QUOTE(grim789 @ Jun 19 2012, 02:00 PM)
This is what i had trouble with whenever i actually realized that i was seeing sylphs. I would try to focus on them and my vision would go back to normal. But once i would just breathe and just unfocus i would be able to see them a lot more clearly. I will have to check out the book always nice to read some different techniques.
I have known a handful of people who seemed to be able to reliably see energies and spirits, and they described it as seeing with their eyes "sort of" - as though there is an input laid over the visual input that is put there by another sense. Most of them stop seeing this overlay when they close their eyes, but one lady I met at a festival saw energies even with her eyes closed.

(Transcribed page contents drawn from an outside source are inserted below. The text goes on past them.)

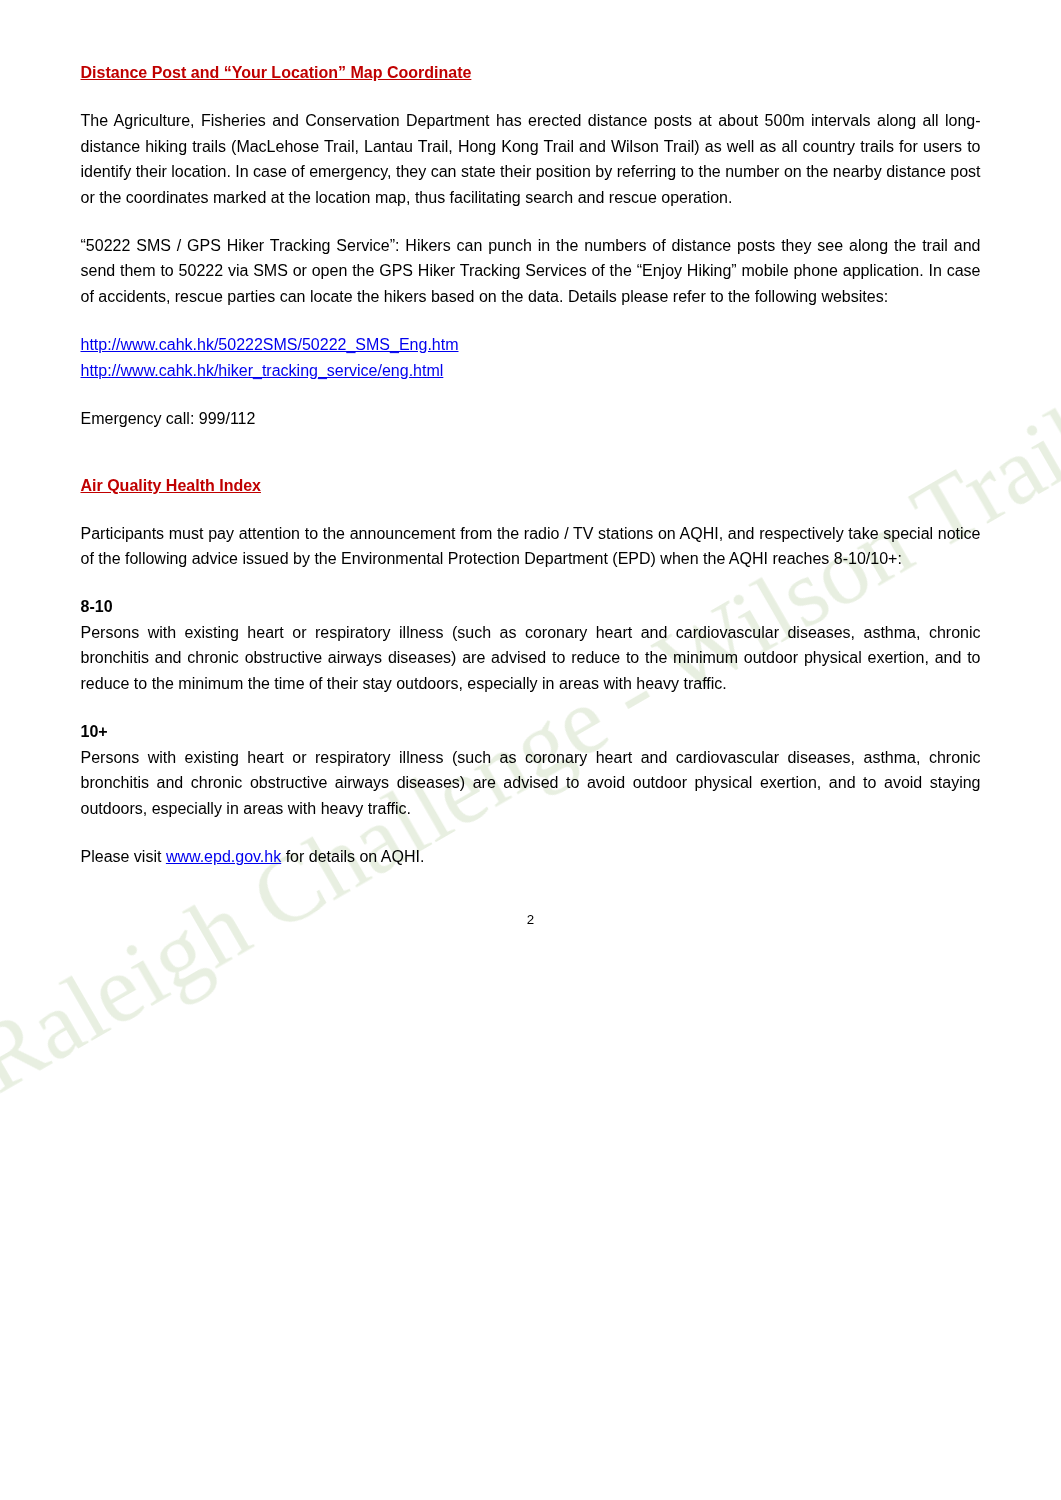Raleigh Challenge - Wilson Trail
Distance Post and “Your Location” Map Coordinate
The Agriculture, Fisheries and Conservation Department has erected distance posts at about 500m intervals along all long-distance hiking trails (MacLehose Trail, Lantau Trail, Hong Kong Trail and Wilson Trail) as well as all country trails for users to identify their location. In case of emergency, they can state their position by referring to the number on the nearby distance post or the coordinates marked at the location map, thus facilitating search and rescue operation.
“50222 SMS / GPS Hiker Tracking Service”: Hikers can punch in the numbers of distance posts they see along the trail and send them to 50222 via SMS or open the GPS Hiker Tracking Services of the “Enjoy Hiking” mobile phone application. In case of accidents, rescue parties can locate the hikers based on the data. Details please refer to the following websites:
http://www.cahk.hk/50222SMS/50222_SMS_Eng.htm
http://www.cahk.hk/hiker_tracking_service/eng.html
Emergency call: 999/112
Air Quality Health Index
Participants must pay attention to the announcement from the radio / TV stations on AQHI, and respectively take special notice of the following advice issued by the Environmental Protection Department (EPD) when the AQHI reaches 8-10/10+:
8-10
Persons with existing heart or respiratory illness (such as coronary heart and cardiovascular diseases, asthma, chronic bronchitis and chronic obstructive airways diseases) are advised to reduce to the minimum outdoor physical exertion, and to reduce to the minimum the time of their stay outdoors, especially in areas with heavy traffic.
10+
Persons with existing heart or respiratory illness (such as coronary heart and cardiovascular diseases, asthma, chronic bronchitis and chronic obstructive airways diseases) are advised to avoid outdoor physical exertion, and to avoid staying outdoors, especially in areas with heavy traffic.
Please visit www.epd.gov.hk for details on AQHI.
2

I have found that when I focus on trying to see what I am sensing otherwise, I will tend to lose touch with it and my accuracy will suffer significantly. Eventually, I stopped trying to see it at all, but I think relaxing and allowing the information to arrive in whatever way it does is probably the key. After all, this is the way most of our senses function.
A simple exercise that helped me when I first made this connection for myself, was to learn what it feels like to hone in on a particular sense, and apply that to this other sense that was perceiving energy. You can sit and listen to a song, for instance, and attempt to hone in on just the base line, just the lead guitar, the backup singers, etc., and try to isolate one particular element of the music (I like music, but you can do the same kind of thing with a painting, I imagine, isolating colors or textures). The 'muscle' in your brain that does this is the same for every sense it seems, and it applies to the energetic sense as well. Identifying the energetic sense in isolation is tough because we all have it but take it for granted the way we do any other sense - it's always present among the various influxes of stimulus we are receiving every hour of the day. In a sensory deprivation chamber it might stand out more, but I haven't spent a lot of time working with them and when i last did I wasn't looking for it.
It's the sense that tells you more about your environment than you can observe with your other senses.
Having identified the sense and the muscle that 'focuses' senses, you can develop a greater depth of information gathering ability through this sense than you will get if you are restricted to a sensory analog experience. For instance, because we see in three dimensions, the visual analog to the energy sense is presented to us in 3-dimensional format. However, energy can be sensed beyond just spatial dimensions, into temporal and potential dimensions (4th and 5th, but I kind of feel the numbering of them gets to be arbitrary as we keep changing our minds about how many dimensions there are). There is no visual analog for these, though clairvoyance is an ability that can offer symbolic representations that can be accurate but requires a learning curve.